→ **ASSIGNMENT**
Search the data for the word "rule" and copy each line that has it.

→ **EXTRACTED RECORDS**
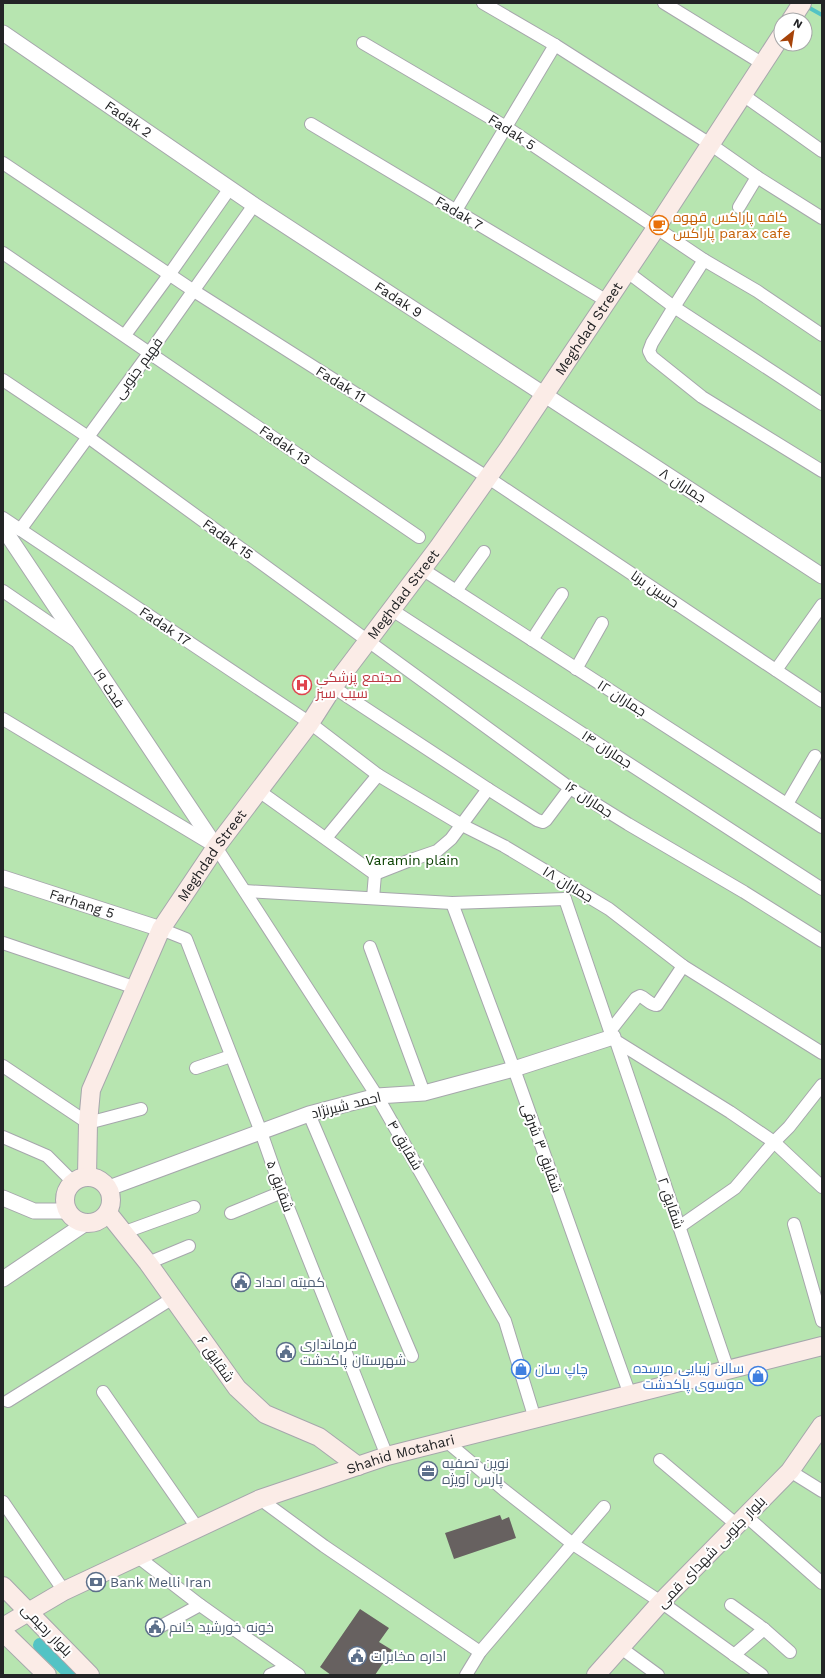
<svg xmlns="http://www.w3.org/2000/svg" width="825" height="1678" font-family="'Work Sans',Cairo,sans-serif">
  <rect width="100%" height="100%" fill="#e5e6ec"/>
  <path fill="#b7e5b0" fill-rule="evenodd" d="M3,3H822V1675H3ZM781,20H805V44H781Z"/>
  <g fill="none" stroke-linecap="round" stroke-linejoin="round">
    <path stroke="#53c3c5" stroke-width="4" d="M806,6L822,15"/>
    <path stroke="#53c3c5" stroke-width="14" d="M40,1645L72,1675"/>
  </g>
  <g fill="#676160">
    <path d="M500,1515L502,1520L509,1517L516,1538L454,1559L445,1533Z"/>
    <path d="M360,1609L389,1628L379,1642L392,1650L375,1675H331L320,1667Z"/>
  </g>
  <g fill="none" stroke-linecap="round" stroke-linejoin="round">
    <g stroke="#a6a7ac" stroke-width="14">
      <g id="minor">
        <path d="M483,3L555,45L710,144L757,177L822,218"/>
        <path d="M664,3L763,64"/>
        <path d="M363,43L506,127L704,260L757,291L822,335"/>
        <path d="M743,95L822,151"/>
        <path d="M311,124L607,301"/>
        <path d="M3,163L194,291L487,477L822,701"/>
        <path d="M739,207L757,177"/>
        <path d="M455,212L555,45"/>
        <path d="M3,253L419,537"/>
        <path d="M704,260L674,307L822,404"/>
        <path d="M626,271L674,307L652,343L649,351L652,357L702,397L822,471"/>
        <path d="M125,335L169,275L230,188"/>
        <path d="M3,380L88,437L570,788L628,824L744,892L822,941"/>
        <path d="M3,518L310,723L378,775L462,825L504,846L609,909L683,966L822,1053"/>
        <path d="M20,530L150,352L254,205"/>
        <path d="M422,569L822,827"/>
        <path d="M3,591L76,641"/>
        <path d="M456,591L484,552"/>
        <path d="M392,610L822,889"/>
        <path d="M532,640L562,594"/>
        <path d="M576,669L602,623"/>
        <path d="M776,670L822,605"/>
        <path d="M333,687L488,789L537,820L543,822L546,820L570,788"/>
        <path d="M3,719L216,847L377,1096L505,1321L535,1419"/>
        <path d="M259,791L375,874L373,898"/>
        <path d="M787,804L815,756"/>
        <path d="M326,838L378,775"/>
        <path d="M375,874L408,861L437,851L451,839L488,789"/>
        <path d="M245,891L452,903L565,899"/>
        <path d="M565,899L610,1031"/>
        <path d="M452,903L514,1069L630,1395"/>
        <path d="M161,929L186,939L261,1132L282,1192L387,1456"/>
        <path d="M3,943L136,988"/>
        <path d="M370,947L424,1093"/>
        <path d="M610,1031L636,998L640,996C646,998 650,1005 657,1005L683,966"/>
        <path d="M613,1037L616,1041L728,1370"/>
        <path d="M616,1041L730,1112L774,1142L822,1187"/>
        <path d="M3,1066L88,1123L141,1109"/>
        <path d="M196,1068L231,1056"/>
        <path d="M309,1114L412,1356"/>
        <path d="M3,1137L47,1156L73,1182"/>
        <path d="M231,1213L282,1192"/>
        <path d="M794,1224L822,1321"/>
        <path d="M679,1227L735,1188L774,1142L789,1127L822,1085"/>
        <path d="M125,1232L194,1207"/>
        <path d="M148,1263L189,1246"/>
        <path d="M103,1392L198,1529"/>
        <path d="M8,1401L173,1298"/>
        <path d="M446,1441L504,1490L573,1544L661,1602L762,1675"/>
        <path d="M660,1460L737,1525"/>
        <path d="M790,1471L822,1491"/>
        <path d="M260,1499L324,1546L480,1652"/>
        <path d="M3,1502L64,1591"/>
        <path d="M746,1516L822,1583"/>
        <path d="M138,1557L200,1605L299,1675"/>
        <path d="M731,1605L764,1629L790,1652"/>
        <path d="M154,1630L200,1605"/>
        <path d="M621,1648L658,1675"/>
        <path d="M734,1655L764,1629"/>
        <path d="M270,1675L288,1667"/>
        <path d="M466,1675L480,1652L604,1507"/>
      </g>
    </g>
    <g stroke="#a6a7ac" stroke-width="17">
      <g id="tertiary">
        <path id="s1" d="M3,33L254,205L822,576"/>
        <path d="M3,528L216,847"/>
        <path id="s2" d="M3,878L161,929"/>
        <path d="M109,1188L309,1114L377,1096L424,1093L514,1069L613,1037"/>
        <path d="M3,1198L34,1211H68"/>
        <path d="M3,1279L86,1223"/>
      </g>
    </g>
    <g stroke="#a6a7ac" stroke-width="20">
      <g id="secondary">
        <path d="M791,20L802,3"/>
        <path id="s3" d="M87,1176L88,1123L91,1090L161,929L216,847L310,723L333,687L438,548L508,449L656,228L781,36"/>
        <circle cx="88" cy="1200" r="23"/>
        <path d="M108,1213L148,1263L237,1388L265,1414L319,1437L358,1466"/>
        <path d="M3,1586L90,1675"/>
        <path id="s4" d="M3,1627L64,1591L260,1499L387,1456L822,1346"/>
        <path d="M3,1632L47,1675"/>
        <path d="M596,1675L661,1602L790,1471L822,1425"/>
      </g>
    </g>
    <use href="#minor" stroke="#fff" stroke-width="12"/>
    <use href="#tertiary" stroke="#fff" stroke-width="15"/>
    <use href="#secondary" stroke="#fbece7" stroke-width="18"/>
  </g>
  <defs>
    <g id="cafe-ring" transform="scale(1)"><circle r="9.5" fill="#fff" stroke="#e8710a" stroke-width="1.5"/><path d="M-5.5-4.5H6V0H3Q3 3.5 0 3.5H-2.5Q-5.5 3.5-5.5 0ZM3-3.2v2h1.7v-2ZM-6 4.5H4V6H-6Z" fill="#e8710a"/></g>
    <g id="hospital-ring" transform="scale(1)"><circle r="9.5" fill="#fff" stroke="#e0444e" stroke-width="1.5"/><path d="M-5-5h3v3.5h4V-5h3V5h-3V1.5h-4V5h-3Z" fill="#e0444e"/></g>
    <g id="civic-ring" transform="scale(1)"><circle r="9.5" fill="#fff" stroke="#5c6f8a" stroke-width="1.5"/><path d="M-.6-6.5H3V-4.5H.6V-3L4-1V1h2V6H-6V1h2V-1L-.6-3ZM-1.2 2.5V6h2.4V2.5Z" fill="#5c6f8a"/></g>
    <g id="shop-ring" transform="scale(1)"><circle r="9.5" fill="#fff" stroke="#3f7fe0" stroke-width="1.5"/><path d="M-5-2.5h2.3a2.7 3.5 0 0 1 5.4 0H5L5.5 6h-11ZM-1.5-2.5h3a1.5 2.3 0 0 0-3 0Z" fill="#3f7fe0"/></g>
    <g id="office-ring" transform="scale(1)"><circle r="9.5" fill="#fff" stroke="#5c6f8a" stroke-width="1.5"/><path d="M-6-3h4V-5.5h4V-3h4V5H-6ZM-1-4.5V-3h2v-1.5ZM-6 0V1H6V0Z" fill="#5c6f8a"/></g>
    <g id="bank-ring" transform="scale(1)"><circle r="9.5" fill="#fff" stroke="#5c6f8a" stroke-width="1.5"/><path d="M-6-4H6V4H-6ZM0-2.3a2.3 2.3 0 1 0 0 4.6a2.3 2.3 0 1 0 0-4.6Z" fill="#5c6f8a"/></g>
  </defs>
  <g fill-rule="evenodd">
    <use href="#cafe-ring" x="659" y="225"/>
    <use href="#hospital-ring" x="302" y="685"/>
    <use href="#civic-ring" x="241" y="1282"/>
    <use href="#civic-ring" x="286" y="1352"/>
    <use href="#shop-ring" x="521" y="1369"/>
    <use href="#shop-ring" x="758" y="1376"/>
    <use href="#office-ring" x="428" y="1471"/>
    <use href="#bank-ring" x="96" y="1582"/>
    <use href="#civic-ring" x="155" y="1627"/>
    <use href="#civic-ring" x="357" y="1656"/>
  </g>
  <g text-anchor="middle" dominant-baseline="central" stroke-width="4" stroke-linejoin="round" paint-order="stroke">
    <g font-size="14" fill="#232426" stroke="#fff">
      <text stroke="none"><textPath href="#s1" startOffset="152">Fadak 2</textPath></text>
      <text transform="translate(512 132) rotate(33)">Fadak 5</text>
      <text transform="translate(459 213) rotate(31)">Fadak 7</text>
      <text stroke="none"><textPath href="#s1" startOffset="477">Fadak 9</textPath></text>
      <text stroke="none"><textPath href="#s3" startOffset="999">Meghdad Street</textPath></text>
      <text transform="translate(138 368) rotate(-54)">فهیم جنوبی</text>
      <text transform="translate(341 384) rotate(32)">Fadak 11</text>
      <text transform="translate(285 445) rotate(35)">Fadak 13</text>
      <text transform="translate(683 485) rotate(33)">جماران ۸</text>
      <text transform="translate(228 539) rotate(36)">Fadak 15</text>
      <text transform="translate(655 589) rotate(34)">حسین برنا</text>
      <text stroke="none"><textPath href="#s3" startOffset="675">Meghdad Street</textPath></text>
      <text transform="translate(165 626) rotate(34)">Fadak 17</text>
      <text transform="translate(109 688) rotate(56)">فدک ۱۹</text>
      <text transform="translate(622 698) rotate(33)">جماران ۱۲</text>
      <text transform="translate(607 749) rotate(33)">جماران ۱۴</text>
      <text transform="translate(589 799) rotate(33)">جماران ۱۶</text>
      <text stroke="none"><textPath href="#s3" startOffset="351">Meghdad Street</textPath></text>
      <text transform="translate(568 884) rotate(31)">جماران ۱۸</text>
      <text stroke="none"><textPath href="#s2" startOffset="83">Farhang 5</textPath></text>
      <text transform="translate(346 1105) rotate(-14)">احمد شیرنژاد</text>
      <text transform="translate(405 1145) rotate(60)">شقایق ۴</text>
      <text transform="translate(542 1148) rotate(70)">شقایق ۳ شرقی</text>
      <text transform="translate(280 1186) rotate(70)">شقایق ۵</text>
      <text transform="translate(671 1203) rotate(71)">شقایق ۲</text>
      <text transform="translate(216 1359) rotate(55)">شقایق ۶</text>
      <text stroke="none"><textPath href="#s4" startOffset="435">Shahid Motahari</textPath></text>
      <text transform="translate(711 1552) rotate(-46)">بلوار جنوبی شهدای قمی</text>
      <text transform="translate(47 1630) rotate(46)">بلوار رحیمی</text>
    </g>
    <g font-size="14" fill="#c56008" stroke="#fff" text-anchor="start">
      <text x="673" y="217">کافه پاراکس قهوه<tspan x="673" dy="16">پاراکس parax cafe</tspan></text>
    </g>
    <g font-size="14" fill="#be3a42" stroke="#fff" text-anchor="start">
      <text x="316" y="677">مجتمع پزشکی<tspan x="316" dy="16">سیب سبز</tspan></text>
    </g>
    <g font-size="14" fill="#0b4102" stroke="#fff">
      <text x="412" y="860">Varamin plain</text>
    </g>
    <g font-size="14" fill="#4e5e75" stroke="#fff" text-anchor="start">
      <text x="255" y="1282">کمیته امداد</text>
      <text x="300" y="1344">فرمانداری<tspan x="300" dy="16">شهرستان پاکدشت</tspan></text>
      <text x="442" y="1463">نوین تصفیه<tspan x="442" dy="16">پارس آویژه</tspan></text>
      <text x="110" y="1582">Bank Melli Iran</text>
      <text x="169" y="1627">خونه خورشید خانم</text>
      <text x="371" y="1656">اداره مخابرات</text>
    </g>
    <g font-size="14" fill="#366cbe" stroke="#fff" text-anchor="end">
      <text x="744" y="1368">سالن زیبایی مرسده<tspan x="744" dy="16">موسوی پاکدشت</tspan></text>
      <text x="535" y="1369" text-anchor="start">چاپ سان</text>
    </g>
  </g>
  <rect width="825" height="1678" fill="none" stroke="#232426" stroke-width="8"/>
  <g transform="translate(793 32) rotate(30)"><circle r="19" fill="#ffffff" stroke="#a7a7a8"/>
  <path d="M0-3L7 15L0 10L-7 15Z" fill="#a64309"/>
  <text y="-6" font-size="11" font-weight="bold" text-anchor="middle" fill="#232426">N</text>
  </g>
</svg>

...

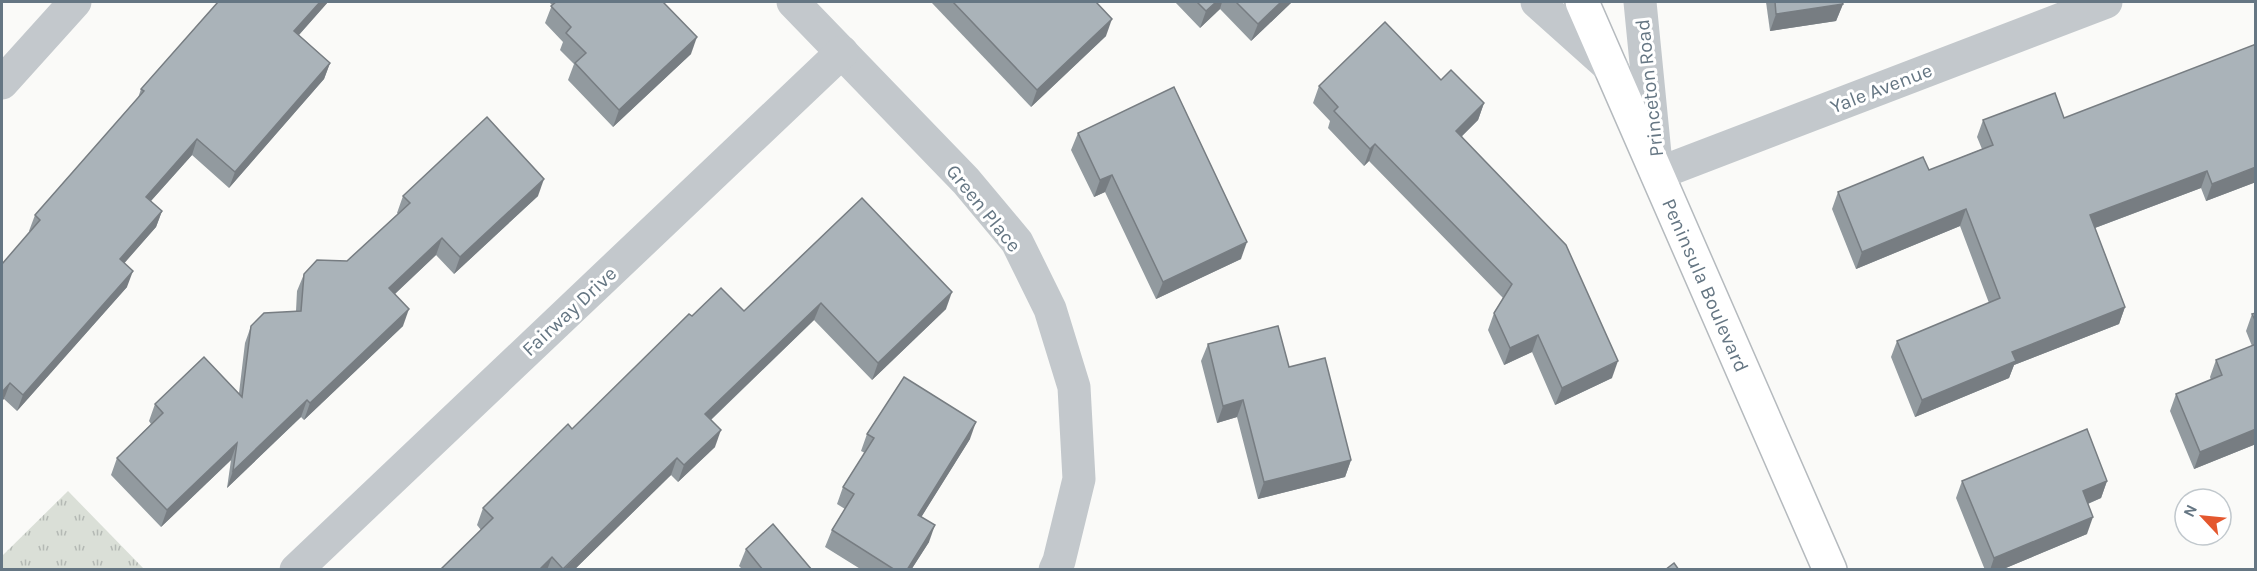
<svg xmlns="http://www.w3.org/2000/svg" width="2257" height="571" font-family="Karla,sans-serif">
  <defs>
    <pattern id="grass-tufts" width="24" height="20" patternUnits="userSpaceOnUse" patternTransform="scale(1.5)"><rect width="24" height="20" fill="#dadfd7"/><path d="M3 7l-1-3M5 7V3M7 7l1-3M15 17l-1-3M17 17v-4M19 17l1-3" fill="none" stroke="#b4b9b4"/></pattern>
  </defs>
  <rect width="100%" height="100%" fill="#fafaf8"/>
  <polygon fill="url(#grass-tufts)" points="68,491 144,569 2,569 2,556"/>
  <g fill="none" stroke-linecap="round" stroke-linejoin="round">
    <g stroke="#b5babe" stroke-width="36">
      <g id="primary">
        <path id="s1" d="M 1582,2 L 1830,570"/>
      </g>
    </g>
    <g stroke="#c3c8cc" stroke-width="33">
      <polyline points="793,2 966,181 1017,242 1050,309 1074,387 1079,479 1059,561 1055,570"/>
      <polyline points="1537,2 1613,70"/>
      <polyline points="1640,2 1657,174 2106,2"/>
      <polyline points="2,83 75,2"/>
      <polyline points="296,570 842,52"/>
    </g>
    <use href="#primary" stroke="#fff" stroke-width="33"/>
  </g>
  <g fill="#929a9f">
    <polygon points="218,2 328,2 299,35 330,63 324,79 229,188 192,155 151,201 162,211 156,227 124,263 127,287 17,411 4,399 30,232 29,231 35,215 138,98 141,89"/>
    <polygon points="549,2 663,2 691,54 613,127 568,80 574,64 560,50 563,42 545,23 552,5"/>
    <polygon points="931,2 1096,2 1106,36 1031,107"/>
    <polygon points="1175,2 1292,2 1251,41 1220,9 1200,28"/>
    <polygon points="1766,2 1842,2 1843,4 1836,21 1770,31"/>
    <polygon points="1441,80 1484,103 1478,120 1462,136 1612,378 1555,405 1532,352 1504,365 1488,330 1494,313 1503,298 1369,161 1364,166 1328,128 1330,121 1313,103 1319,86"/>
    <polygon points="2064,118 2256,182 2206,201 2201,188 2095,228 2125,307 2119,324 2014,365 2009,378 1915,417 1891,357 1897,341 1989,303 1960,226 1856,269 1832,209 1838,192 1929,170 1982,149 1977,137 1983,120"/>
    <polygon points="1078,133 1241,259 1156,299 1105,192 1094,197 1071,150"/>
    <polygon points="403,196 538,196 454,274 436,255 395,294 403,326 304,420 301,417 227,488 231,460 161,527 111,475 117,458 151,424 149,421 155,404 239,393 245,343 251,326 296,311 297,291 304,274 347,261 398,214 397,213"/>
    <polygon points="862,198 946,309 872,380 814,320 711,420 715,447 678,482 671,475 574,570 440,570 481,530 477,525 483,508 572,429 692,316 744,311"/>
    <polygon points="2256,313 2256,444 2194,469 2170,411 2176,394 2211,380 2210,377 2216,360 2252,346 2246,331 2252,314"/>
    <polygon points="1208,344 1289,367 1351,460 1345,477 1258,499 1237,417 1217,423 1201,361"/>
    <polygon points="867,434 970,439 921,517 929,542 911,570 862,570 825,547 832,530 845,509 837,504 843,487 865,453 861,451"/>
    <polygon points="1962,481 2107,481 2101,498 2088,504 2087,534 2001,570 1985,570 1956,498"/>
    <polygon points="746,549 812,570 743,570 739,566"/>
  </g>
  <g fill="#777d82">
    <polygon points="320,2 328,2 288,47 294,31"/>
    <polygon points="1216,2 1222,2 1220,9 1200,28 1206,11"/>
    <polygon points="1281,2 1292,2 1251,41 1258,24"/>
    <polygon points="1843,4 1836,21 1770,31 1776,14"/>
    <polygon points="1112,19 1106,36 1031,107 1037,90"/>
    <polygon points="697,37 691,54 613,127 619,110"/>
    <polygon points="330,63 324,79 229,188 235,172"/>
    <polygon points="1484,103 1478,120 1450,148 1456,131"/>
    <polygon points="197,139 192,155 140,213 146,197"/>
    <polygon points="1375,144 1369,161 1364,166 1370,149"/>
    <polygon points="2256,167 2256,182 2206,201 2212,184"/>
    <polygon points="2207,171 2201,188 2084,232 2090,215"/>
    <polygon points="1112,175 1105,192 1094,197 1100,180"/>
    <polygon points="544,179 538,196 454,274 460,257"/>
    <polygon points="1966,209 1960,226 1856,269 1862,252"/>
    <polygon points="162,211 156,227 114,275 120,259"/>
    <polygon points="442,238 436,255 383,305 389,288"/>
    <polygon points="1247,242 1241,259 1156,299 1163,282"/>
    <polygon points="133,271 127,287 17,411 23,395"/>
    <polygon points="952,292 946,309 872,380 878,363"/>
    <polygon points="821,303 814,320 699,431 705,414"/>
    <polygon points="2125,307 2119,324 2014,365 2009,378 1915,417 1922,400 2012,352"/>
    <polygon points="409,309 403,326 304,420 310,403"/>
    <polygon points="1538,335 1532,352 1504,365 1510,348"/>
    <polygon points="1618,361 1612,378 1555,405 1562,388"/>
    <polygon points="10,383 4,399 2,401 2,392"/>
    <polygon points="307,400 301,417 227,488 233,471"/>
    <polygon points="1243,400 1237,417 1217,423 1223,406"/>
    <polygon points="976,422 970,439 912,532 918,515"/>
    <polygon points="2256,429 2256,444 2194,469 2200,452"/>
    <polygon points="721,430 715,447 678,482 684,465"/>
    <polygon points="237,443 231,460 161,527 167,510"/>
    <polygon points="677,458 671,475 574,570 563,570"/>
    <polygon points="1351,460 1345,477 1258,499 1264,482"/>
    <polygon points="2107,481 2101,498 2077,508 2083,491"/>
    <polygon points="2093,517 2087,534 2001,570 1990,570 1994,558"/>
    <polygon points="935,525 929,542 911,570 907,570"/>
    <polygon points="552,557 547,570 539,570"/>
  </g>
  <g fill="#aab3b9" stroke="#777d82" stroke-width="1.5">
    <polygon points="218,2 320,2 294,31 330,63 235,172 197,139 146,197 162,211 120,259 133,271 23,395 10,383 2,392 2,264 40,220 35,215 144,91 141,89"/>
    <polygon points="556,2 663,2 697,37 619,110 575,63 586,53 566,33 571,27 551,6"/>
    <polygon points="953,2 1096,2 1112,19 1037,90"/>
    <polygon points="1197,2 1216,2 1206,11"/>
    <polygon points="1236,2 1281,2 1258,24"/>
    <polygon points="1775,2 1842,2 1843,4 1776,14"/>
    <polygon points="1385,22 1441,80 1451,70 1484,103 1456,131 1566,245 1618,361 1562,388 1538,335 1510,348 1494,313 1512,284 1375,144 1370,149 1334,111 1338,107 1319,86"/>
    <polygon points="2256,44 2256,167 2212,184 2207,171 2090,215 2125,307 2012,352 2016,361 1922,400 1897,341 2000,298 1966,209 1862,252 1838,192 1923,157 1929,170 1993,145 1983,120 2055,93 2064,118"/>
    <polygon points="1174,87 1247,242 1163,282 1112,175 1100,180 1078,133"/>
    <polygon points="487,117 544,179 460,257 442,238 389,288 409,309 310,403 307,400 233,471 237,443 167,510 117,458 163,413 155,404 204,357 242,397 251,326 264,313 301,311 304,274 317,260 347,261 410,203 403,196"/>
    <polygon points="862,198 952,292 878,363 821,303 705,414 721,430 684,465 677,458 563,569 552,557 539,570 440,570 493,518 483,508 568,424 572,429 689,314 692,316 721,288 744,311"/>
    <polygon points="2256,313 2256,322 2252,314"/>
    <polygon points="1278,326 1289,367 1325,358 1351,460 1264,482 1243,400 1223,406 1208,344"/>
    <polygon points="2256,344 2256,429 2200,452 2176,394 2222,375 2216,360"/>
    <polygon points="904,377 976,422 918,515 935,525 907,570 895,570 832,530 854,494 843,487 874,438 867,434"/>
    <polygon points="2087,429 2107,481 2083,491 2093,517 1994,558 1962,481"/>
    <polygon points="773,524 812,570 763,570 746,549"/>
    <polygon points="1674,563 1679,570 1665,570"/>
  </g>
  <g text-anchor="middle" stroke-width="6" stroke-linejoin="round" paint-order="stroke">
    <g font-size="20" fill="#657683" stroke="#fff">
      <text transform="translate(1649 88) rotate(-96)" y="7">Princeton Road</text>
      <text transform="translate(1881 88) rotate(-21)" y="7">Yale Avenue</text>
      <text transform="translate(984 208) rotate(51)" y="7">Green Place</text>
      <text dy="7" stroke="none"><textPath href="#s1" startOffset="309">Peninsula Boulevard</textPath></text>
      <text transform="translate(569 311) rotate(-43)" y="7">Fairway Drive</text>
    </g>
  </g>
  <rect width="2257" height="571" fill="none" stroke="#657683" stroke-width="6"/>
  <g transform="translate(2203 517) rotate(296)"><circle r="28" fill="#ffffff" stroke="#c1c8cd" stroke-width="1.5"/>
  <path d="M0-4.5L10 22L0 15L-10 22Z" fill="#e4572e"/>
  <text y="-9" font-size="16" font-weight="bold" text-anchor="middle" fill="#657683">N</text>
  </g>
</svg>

→ **RESULT OF THIS TASK**
  <path fill="#b7e5b0" fill-rule="evenodd" d="M3,3H822V1675H3ZM781,20H805V44H781Z"/>
  <g fill-rule="evenodd">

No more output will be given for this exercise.